Encore un livre que pioche dans ma PAL et qui date sacrément... Qui devrait être une tranche de l'Histoire, mais qui est redevenu affreusement actuel depuis un an, et le retour de l'Etat Islamique en Afghanistan. L'Histoire n'est hélas qu'un perpétuel recommencement...

C'est donc une plongée glaçante dans l'obscurantisme religieux qui nous fait vivre Yasmina Khadra ici. C'est le quotidien de quatre personnages principaux, d'origines sociales différentes, parmi moult autres, nommés ou anonymes, que nous partageons ici. Le quotidien, et les conditions de vie. La pauvreté, la peur, la menace de la délation venant de n'importe qui, les Talibans qui sont à chaque coins de rue, vous observent, vous obligent, décident de votre sort de façon arbitraire si votre comportement est suspect et ne leur plait pas. Et plus aucune liberté... Même rire dans la rue est proscrit, comme y tenir la main de sa femme. Les manifestations de joies, considérées comme impudiques, sont rangées au rang des péchés capitaux.

Nous autres occidentaux, on sait vaguement ce qu'il se passe là-bas, mais le lire clairement est effroyable, et nombre de propos de certains personnages, à propos des femmes, font froid dans le dos. Car la femme est évidemment moins que rien derrière son Tchadri. Pour certaines, la mort parait libératrice. 
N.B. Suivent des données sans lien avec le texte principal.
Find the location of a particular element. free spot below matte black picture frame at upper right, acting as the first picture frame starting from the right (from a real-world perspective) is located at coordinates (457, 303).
Tout cela est parfaitement décrit par Yasmina Khadra et orchestré dans une histoire terrible dont on ne peut pas imaginer une fin heureuse vues les circonstances. Mais il y a vers la fin des passages sublimes de don de soi, d'amour suprême font vriller le ventre. Yasmina Khadra nous dit aussi les conséquences des guerres interminables et des régimes extrémistes, d'autant plus quand ils sont religieux... C'est la folie qui guette ceux qui n'adhèrent pas aux préceptes imposés. Des lois créées par des fous de Dieu, qui rendent fous ceux qui étaient sains d'esprit dans un pays en proie aux pires folies humaines. Je pense que la folie, individuelle ou collective, est le thème principal de ce roman puissant.
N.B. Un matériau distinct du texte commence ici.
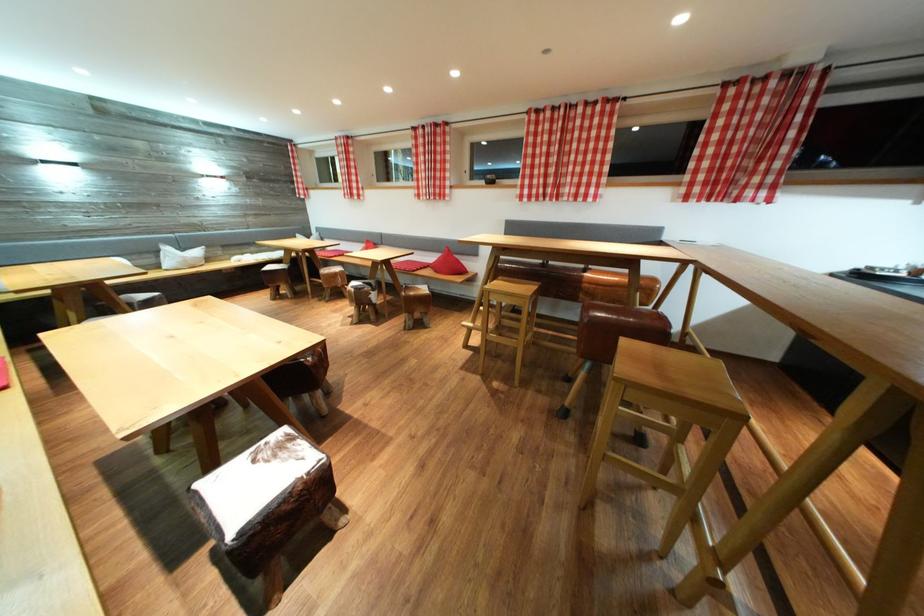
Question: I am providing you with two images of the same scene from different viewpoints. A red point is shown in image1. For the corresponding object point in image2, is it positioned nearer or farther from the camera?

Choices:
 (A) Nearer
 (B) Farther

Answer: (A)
Néanmoins, j'ai quelques réserves sur le style de Yasmina Khadra. Chacun sait qu'il écrit merveilleusement bien, avec des mots choisis, un vocabulaire soutenu et châtier, et des envolées poétiques. Mais cela m'a paru souvent un peu trop, comme mielleux. Inadapté au sujet peut-être. Un style plus claquant, plus vif, plus direct et tranchant aurait, à mes yeux, plus convenu à cette terrible histoire. De même, dans les dialogues, les personnages s'expriment avec un langage très soutenu, qui pour moi, n'est pas réaliste. Mais ce n'est que mon humble avis !

A lire, pour prendre bien conscience de ce qui se déroule de nouveau à l'autre bout du monde, et de notre chance extrême d'être nés à l'Ouest. 

 

"- Je ne les laisserai pas vous tuer.
- Nous avons tous été tués. Il y a si longtemps que nous l'avons oublié."
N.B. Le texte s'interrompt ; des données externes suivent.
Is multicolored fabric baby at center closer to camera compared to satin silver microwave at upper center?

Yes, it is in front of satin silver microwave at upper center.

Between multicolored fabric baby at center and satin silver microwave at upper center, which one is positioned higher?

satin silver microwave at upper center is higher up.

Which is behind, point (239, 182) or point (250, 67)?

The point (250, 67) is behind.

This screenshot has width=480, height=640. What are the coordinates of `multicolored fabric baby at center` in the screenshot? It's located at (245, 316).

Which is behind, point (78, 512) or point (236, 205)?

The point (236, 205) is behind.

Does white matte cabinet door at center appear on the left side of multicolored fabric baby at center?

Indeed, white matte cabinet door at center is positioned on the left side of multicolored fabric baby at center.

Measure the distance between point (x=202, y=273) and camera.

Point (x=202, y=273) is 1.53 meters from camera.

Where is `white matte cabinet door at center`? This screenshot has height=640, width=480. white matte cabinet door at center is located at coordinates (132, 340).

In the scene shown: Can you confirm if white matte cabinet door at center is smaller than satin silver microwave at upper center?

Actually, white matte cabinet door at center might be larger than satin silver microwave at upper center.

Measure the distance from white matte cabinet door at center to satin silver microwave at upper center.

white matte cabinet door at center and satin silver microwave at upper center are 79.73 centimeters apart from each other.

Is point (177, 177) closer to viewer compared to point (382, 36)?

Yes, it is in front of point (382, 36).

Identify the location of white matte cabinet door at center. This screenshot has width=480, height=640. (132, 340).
"Ne me demande pas de renoncer à mon prénom, à mes traits, à la couleur de mes yeux et à la forme de mes lèvres pour une promenade à travers la misère et la désolation ; ne me demande pas d'être moins qu'une ombre, un froufrou anonyme lâché dans une galerie hostile."

"Elle ne représente pas grand-chose en dehors de ce que tu représentes pour elle. Ce n'est qu'une subalterne. De plus, aucun homme ne doit quoi que ce soit à une femme. Le malheur du monde vient justement de ce malentendu."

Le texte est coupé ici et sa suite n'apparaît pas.